HOW? I Prepare My Tuition Materials

HOW? I Prepare My Tuition Materials

 As a pre-school Chinese tuition teacher, I mainly source for teaching materials in library, at the 'Chinese Collection'. 

Why buy books when you can actually borrow them? #putonthinkingcaps

Below are some books I borrowed and taught my tuition kid:



A few key-points I take note when I am looking for my tuition materials:

1. Is there 华宇拼音 Hua Yu Ping Yin above/below the words? 
This is because I need my kid to recognize the words along with the Hua Yu Ping Yin. It creates connection to what they are reading and slowly building up their vocabulary into their memory on how each word sounds like. 

2. Are the words readable? 
You can be surprised how publisher can positioned words in messy places until I have difficulty reading it, imagine what more my tuition kid can read under such condition? It will be an eyesore and makes the reading segment real boring. 

3. Is the story content appropriate for learning?
I discovered some books that were not suitable for kids to learn because of its wrong portray of facts and wrong values shown in the book. Examples such as teaching children to eat watermelon skins (rather than the fruit) and killing one another in anger. Hence filtering books is an essential step I need to take before I checked them out of the library. 

- It needs to have attractive content that draws interest for his own age. 
- Cultivate the good values in a child.
- Prompt the child to put themselves in the character's shoes and relate their personal life to the experiences of the characters
- Put on their thinking caps. Could there be other possible solutions to these problems surfaced? 





 


 I like to look out for pop-up storybooks. 
Personally, I think it is very interactive and kids love it. because it surprises them. In addition,  it can create a sense of  'What's gonna happen?' where I can prompt them to think before allowing them to open the pop-up. 


 I love it when there are questions already prepared at the last page of the book. It is a bonus point because this way, I can further encourage my kid to think. 

He does not need to write his answers out, because to me, saying it out is good enough. 

Creating in him a desire to read, to comprehend, to answer back, and then becoming a discipline to ponder deeper and making it a delight in a long run before Primary School starts. 
 My kid is a foreigner hence I need to translate quickly from Chinese to English to make sure that he understands. A tough role to play but it trains my ability to immediately translate. 

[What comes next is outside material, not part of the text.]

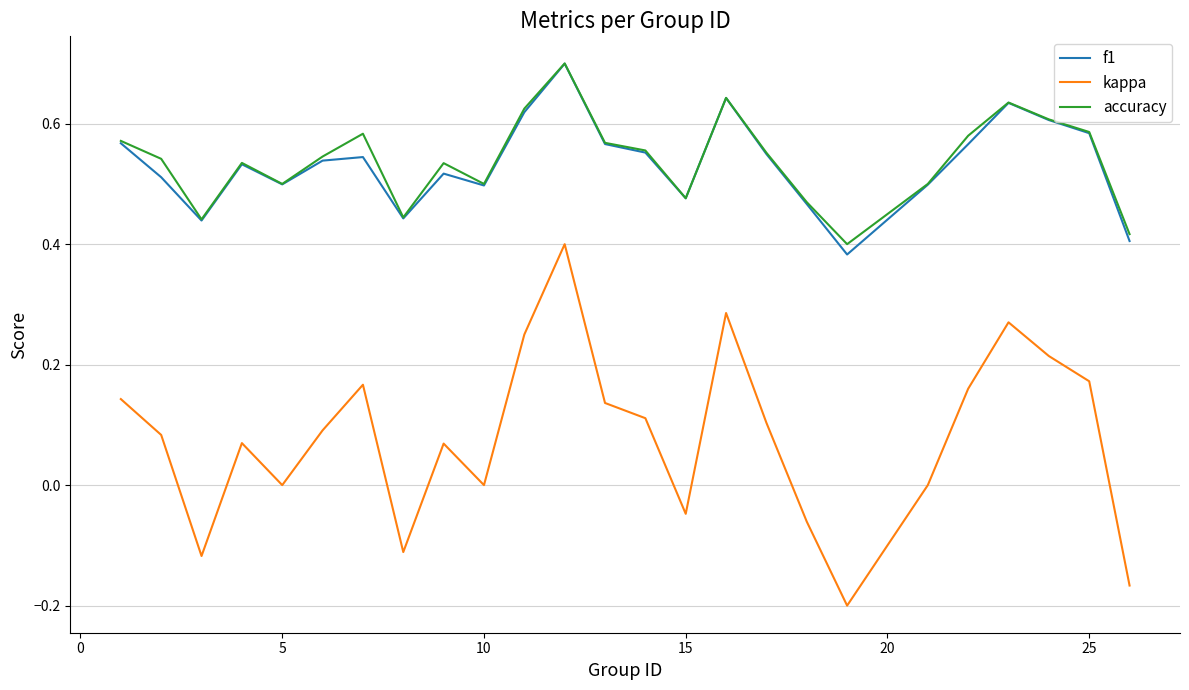

True or false: f1 and kappa cross at least once.

False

For books that require deeper thinking skills, I will write down possible translation on a paper. Branch out to various ideas I have, then add on during tuition time. 

Being over-prepared can be a disadvantage where you might forget what you've written and how to relate it back. Hence, I seldom prepare notes like above. I just go by the flow. Nevertheless, preparation is good too as you know you are well-prepared. 

 




 I surprised my kid with a car-like sharpener and a star pencil to encourage him to do well in learning and stay focus, and be like a star! 

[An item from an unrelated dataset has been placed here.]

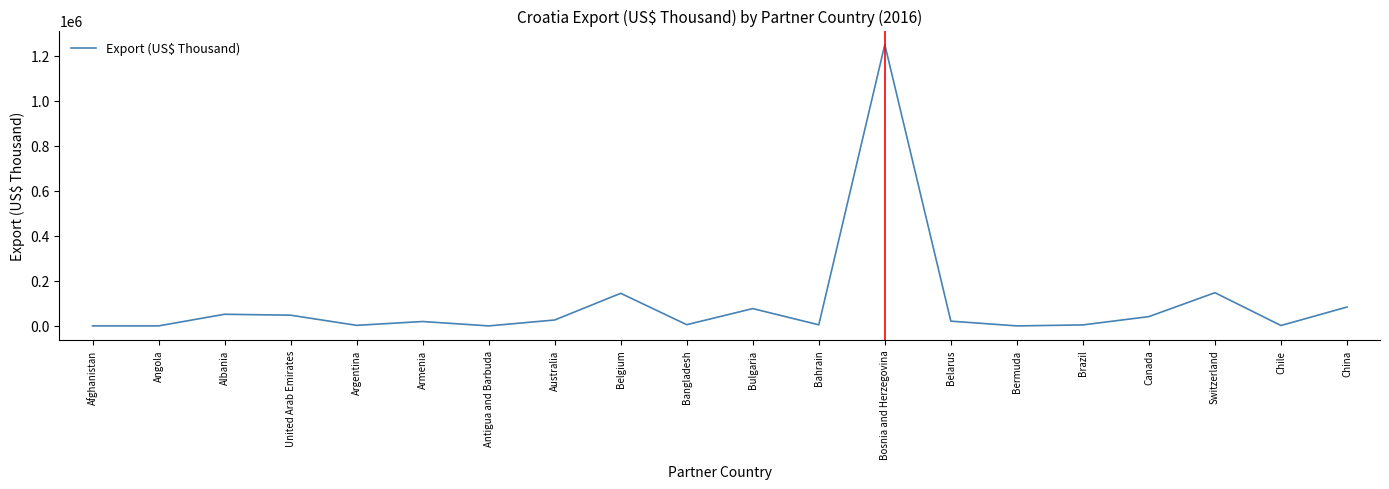

What is the approximate value at Bulgaria?

76978.3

 It takes a lot of effort to teach, but the satisfaction after teaching is one of a kind. 

I am reminded of Psalms 1:3 and it says "He shall be like a tree, planted by the rivers of water, that brings forth its fruit in its season, whose leaf also shall not wither and whatever he does shall prosper."

I am reminded to do things unto God and not unto man, being faithful in the little things and cherishing what I have. Building and empowering the lives. Who knows someone is looking up to you as their role model? 


 I walk past this wall almost every week. I felt a revelation that everyone has an invisible wall built around their hearts/mind/body. It can be good or bad depending on how you see it.